- TASK -
The data below contains pictures, which are to be skipped; the lines starting at the line with "103: (61, 98)" and ending at the line with "8: (193, 100)" are to be output exactly, both ends included.
(Beginning of ENTRIES SHOWN)
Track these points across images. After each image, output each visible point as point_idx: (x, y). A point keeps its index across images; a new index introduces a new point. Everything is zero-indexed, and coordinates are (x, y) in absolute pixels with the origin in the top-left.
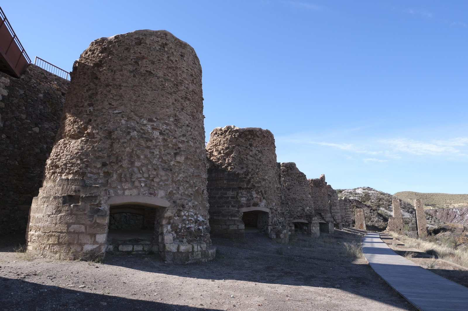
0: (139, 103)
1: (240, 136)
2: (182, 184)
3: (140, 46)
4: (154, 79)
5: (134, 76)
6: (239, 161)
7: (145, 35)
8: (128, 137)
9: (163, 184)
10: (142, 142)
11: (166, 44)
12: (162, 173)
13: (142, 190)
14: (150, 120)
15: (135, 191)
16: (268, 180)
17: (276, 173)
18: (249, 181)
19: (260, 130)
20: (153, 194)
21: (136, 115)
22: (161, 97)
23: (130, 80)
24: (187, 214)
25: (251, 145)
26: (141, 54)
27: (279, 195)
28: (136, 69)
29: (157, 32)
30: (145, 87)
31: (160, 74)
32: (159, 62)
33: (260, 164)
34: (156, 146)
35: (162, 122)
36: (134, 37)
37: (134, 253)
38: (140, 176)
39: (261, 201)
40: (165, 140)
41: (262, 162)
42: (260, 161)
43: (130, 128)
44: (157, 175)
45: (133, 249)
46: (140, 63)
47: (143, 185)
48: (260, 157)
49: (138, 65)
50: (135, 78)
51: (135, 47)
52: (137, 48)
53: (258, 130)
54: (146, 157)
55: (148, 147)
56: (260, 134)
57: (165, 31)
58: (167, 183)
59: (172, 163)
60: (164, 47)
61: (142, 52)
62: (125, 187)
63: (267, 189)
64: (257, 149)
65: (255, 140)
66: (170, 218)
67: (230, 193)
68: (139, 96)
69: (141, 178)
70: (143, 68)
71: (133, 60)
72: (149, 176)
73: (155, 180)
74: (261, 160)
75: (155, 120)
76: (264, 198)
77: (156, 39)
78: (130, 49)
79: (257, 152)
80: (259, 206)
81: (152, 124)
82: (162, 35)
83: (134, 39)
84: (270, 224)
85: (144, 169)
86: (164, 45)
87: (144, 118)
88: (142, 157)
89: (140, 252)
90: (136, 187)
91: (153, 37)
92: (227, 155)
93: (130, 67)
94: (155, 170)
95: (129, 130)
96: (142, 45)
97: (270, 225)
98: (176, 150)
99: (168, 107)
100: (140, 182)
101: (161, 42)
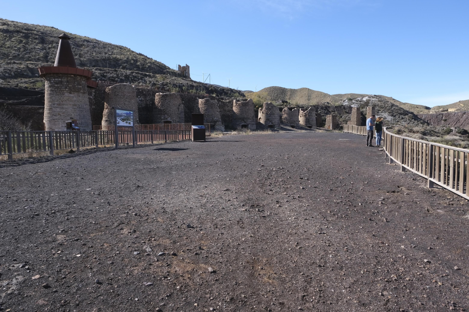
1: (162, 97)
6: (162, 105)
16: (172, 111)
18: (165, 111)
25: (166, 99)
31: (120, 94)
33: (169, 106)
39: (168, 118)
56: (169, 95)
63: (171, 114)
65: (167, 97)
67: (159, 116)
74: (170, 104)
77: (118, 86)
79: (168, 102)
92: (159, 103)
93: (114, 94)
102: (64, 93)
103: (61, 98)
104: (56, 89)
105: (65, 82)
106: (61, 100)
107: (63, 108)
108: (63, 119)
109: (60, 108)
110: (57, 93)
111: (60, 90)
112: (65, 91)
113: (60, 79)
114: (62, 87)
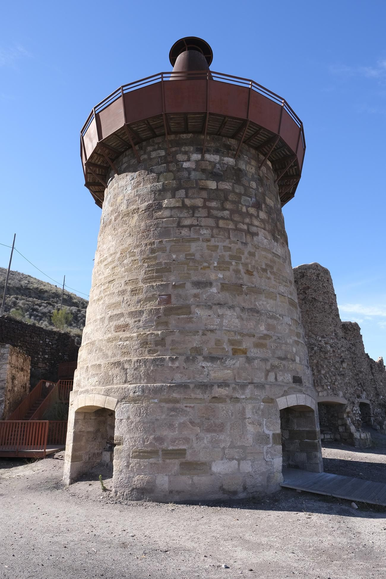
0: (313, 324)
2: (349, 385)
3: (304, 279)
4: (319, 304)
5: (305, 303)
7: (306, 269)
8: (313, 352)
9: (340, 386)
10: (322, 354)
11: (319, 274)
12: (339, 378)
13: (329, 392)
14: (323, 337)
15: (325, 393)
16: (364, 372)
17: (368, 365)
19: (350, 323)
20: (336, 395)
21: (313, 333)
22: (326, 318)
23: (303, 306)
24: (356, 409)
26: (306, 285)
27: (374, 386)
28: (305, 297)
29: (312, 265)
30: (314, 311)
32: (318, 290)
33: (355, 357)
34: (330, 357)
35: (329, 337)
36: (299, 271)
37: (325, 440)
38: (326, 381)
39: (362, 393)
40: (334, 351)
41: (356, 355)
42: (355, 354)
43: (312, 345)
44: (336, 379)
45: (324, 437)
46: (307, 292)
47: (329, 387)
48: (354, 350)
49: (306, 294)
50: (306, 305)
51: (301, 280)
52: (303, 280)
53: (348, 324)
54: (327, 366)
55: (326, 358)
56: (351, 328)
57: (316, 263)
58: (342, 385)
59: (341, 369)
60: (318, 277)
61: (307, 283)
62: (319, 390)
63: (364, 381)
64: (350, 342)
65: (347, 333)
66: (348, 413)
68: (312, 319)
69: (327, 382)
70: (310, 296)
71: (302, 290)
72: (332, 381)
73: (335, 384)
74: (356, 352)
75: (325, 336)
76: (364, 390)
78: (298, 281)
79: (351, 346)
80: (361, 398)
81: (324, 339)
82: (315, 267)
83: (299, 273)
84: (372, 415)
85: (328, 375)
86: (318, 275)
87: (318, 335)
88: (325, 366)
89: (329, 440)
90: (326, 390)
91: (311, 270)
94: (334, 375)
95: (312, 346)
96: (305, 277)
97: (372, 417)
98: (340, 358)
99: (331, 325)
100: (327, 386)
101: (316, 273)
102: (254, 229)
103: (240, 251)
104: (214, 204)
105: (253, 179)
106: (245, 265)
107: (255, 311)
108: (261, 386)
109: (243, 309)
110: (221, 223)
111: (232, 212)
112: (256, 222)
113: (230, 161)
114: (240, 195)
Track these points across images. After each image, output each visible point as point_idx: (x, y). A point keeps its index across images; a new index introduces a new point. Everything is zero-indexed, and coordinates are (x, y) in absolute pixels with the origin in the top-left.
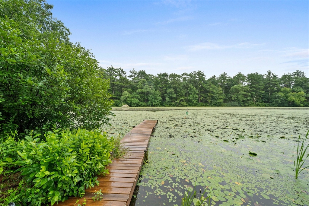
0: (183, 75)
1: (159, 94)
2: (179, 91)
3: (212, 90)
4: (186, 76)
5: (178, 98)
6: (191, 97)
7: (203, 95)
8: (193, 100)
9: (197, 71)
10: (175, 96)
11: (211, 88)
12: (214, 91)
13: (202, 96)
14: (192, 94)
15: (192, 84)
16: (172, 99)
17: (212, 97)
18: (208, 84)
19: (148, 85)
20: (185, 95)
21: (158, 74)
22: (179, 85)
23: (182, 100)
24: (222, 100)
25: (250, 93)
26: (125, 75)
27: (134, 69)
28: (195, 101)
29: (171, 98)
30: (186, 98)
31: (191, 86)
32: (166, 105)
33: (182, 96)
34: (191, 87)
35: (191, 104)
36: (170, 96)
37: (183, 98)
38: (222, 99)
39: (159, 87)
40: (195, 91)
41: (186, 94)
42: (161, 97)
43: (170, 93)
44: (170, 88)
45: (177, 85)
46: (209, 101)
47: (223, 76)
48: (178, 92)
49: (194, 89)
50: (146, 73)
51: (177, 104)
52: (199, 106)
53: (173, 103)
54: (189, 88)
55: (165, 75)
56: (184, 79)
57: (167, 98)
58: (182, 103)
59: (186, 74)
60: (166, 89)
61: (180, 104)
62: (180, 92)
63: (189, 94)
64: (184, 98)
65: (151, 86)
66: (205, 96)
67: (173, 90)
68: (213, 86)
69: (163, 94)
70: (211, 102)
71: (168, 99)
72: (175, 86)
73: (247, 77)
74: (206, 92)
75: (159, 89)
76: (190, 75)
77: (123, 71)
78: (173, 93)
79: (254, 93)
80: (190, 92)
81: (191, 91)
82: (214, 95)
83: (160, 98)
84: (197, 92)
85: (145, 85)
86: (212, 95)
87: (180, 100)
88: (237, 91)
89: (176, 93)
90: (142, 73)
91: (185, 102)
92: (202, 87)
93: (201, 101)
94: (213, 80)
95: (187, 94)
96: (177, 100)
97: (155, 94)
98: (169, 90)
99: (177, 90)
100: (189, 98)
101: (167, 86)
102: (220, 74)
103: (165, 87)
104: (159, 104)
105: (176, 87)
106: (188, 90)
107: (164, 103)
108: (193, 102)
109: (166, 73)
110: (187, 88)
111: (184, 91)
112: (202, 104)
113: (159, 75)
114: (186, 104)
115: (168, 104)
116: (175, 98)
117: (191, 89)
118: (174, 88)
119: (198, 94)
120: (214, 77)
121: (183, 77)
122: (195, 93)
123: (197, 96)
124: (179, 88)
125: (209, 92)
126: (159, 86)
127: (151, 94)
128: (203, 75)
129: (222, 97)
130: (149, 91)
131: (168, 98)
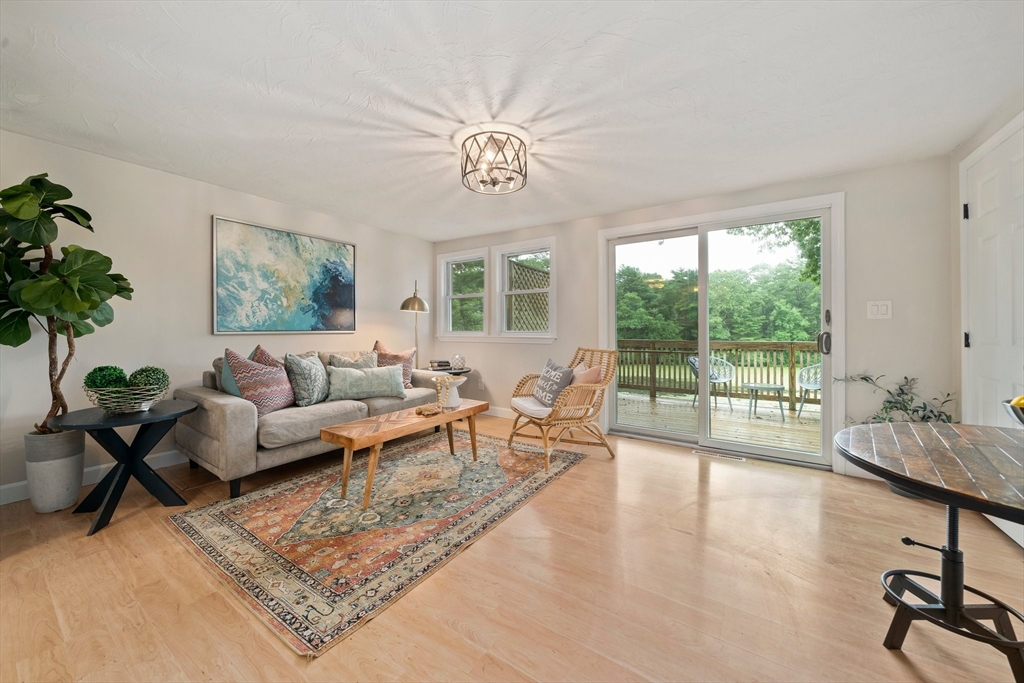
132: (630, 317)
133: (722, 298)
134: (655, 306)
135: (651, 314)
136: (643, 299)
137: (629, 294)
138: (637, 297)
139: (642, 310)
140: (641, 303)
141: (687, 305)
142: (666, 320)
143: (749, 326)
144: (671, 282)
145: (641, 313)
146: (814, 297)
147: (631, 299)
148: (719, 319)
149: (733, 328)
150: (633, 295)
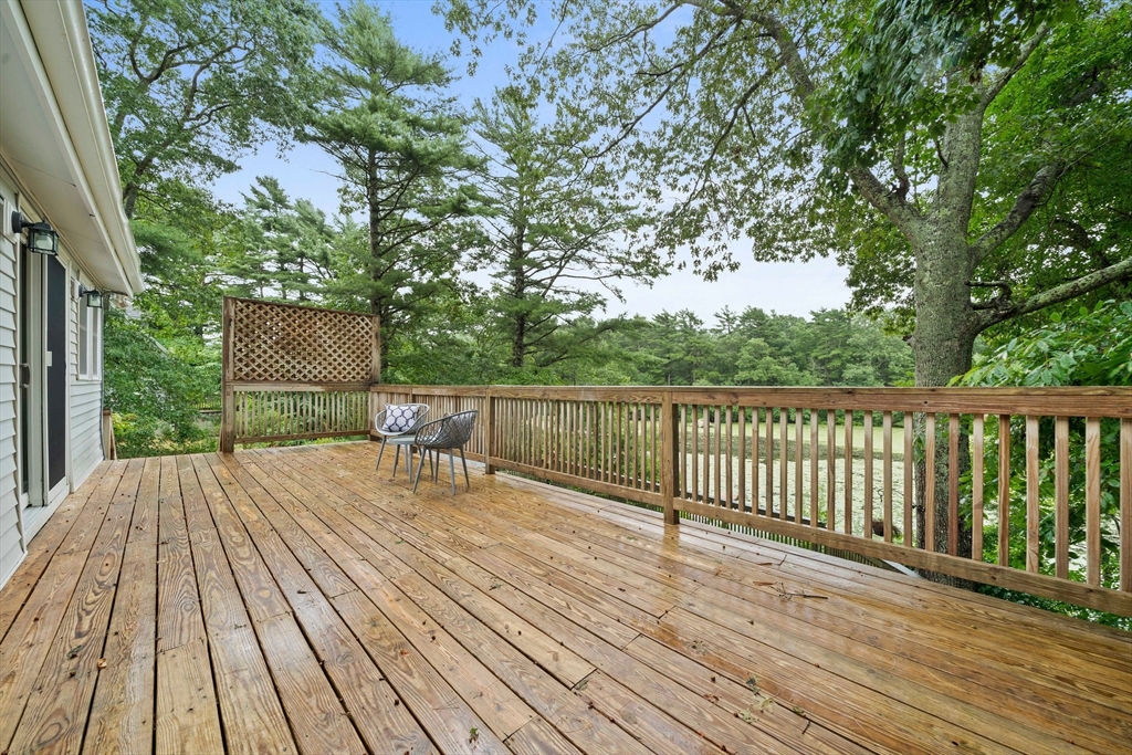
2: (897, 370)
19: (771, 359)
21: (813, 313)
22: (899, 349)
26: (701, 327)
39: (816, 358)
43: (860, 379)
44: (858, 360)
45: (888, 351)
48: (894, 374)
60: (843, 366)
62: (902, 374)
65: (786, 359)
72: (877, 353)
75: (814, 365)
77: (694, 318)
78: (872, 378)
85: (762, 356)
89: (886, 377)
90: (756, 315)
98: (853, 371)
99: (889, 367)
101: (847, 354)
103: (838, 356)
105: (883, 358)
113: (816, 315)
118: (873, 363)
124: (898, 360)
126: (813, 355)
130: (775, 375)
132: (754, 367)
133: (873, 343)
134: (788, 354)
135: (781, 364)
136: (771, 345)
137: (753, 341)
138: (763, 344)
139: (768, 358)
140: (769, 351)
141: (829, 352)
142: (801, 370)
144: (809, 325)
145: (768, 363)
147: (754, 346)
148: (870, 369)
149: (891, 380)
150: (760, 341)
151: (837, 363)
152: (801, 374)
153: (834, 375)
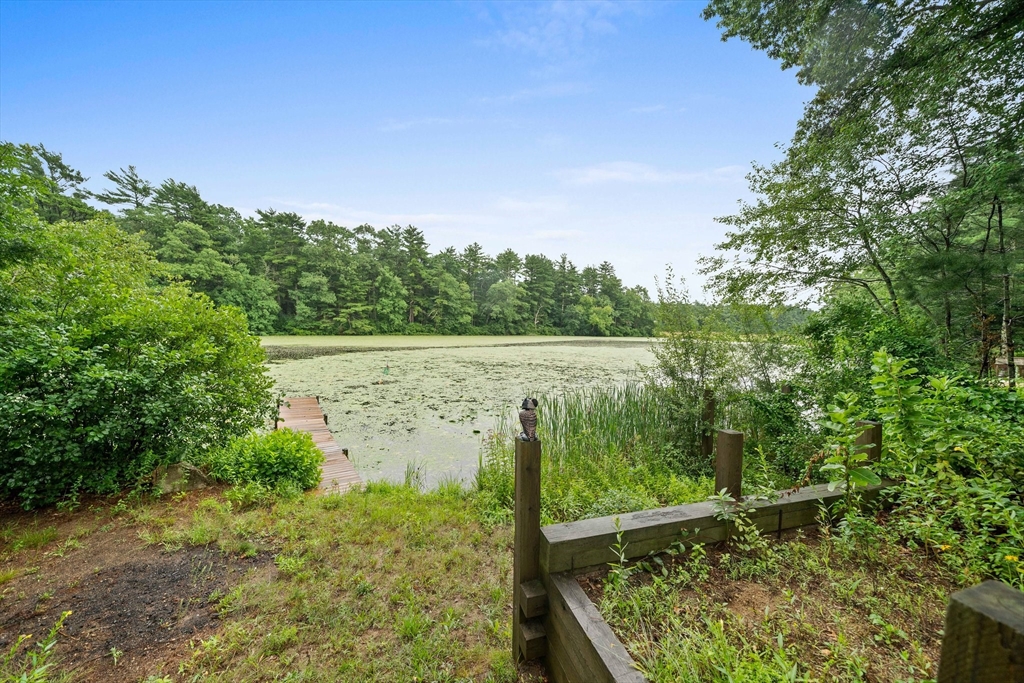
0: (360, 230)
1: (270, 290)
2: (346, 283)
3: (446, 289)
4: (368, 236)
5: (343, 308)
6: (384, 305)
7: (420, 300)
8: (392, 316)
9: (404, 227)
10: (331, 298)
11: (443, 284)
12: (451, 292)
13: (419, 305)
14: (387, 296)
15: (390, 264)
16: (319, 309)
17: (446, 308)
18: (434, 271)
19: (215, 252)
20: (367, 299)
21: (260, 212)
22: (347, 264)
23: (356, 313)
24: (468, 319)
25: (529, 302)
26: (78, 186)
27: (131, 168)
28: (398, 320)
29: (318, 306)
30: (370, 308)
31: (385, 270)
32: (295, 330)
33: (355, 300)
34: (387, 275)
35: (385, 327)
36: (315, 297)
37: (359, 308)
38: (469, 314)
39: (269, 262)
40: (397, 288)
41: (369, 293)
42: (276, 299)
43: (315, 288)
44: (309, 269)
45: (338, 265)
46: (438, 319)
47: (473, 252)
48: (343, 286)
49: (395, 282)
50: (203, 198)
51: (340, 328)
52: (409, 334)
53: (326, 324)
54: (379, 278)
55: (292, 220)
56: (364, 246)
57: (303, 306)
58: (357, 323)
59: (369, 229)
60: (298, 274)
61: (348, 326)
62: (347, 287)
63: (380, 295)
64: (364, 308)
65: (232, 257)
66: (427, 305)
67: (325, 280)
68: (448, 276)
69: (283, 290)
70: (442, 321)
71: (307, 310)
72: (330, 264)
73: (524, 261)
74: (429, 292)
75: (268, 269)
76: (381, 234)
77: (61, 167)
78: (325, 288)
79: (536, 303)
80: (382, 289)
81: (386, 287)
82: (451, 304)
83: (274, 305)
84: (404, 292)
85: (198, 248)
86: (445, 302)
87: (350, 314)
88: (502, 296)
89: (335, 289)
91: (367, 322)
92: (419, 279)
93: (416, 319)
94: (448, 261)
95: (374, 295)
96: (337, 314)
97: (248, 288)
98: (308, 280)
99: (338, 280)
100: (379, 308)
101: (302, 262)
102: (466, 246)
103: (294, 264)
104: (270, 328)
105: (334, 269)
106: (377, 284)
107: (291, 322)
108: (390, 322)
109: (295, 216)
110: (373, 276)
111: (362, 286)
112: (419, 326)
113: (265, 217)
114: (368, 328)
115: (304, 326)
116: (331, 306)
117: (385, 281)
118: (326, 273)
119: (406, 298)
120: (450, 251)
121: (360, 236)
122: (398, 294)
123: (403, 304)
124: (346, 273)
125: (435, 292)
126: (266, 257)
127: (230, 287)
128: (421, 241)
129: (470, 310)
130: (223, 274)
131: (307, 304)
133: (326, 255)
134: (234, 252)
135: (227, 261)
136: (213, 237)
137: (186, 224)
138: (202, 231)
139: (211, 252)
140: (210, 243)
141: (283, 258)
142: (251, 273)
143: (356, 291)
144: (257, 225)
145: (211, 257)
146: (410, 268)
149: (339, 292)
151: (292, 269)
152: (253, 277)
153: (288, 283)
(End of ENTRIES SHOWN)
- ANSWER BOX -
103: (61, 98)
104: (56, 89)
105: (65, 82)
106: (61, 100)
107: (63, 108)
108: (63, 119)
109: (60, 108)
110: (57, 93)
111: (60, 90)
112: (65, 91)
113: (60, 79)
114: (62, 87)
0: (313, 324)
2: (349, 385)
3: (304, 279)
4: (319, 304)
5: (305, 303)
7: (306, 269)
8: (313, 352)
9: (340, 386)
10: (322, 354)
11: (319, 274)
12: (339, 378)
13: (329, 392)
14: (323, 337)
15: (325, 393)
16: (364, 372)
17: (368, 365)
19: (350, 323)
20: (336, 395)
21: (313, 333)
22: (326, 318)
23: (303, 306)
24: (356, 409)
26: (306, 285)
27: (374, 386)
28: (305, 297)
29: (312, 265)
30: (314, 311)
32: (318, 290)
33: (355, 357)
34: (330, 357)
35: (329, 337)
36: (299, 271)
37: (325, 440)
38: (326, 381)
39: (362, 393)
40: (334, 351)
41: (356, 355)
42: (355, 354)
43: (312, 345)
44: (336, 379)
45: (324, 437)
46: (307, 292)
47: (329, 387)
48: (354, 350)
49: (306, 294)
50: (306, 305)
51: (301, 280)
52: (303, 280)
53: (348, 324)
54: (327, 366)
55: (326, 358)
56: (351, 328)
57: (316, 263)
58: (342, 385)
59: (341, 369)
60: (318, 277)
61: (307, 283)
62: (319, 390)
63: (364, 381)
64: (350, 342)
65: (347, 333)
66: (348, 413)
68: (312, 319)
69: (327, 382)
70: (310, 296)
71: (302, 290)
72: (332, 381)
73: (335, 384)
74: (356, 352)
75: (325, 336)
76: (364, 390)
78: (298, 281)
79: (351, 346)
80: (361, 398)
81: (324, 339)
82: (315, 267)
83: (299, 273)
84: (372, 415)
85: (328, 375)
86: (318, 275)
87: (318, 335)
88: (325, 366)
89: (329, 440)
90: (326, 390)
91: (311, 270)
94: (334, 375)
95: (312, 346)
96: (305, 277)
97: (372, 417)
98: (340, 358)
99: (331, 325)
100: (327, 386)
101: (316, 273)
102: (254, 229)
103: (240, 251)
104: (214, 204)
105: (253, 179)
106: (245, 265)
107: (255, 311)
108: (261, 386)
109: (243, 309)
110: (221, 223)
111: (232, 212)
112: (256, 222)
113: (230, 161)
114: (240, 195)
Track these points across images. After each image, output each visible point as point_idx: (x, y). A point keeps its index across images; a new index introduces a new point. Everything is zero-indexed, and coordinates are (x, y) in absolute pixels with the origin in the top-left.
0: (183, 75)
1: (159, 94)
2: (179, 91)
3: (212, 90)
4: (186, 76)
5: (178, 98)
6: (191, 97)
7: (203, 95)
8: (193, 100)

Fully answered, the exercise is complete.